TASK DATA:
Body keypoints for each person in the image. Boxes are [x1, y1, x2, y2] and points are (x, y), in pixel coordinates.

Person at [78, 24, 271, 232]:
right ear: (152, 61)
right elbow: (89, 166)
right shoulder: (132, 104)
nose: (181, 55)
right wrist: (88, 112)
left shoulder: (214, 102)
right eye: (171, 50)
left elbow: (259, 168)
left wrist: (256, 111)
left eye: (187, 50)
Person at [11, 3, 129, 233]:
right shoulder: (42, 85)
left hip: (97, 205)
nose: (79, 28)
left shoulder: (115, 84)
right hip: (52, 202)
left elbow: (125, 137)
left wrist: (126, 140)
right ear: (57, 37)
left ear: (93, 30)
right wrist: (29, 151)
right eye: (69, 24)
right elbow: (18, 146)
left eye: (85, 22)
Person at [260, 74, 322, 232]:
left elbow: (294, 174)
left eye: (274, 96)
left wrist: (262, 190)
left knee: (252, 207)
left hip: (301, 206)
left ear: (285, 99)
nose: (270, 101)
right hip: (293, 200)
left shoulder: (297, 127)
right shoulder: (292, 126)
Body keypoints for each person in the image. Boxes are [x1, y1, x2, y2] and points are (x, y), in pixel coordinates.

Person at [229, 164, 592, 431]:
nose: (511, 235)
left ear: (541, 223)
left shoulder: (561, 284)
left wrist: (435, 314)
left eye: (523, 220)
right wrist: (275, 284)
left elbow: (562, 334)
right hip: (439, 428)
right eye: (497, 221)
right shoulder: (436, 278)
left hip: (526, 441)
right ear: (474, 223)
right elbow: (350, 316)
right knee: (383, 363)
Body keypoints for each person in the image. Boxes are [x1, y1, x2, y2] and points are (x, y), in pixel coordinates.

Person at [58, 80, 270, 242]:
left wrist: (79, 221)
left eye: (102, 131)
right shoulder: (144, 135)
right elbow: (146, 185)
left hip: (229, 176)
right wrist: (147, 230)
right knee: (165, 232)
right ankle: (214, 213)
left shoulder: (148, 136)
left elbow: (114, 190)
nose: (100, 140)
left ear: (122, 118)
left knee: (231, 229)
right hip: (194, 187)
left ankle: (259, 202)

TASK BRIEF: Using the entries above, quote each line verbatim from the first through the line that contains "left elbow: (259, 168)".

EXPECTED OUTPUT:
Body keypoints for each person in the image. Boxes are [x1, y1, x2, y2] and points are (x, y), in pixel coordinates.

Person at [78, 24, 271, 232]:
right ear: (152, 61)
right elbow: (89, 166)
right shoulder: (132, 104)
nose: (181, 55)
right wrist: (88, 112)
left shoulder: (214, 102)
right eye: (171, 50)
left elbow: (259, 168)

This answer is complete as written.